* **ACTION ITEM**
Take the lines below between the one holding "# Travail à faire le mercredi 06 octob" and the one holding "4. Développement d'un client PHP", inclusive, and copy them exactly. Add nothing.
--- MATERIAL SUPPLIED ---
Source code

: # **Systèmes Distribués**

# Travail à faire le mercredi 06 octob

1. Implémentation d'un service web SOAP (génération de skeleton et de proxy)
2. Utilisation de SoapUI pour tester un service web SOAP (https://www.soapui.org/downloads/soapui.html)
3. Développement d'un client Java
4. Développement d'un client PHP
---
--- MATERIAL SUPPLIED ---
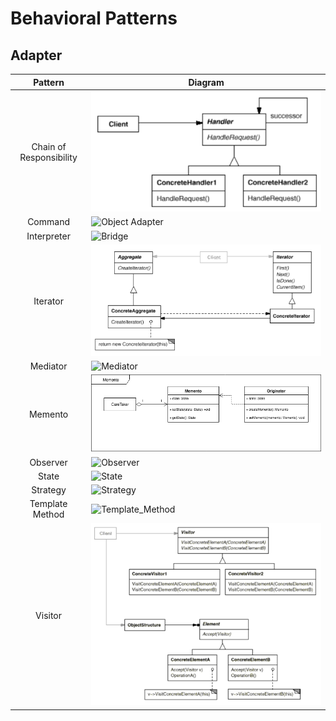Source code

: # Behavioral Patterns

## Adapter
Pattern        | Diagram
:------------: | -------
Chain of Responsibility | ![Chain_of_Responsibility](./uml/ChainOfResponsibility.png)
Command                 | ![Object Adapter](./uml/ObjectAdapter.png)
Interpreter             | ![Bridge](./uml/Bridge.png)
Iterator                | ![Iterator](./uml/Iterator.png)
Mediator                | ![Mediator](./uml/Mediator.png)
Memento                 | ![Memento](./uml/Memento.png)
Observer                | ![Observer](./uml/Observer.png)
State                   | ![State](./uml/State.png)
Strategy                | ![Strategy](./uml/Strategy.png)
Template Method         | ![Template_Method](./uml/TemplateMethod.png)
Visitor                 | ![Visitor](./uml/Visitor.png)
---
* **EXERCISE SOLUTION**
# Travail à faire le mercredi 06 octob

1. Implémentation d'un service web SOAP (génération de skeleton et de proxy)
2. Utilisation de SoapUI pour tester un service web SOAP (https://www.soapui.org/downloads/soapui.html)
3. Développement d'un client Java
4. Développement d'un client PHP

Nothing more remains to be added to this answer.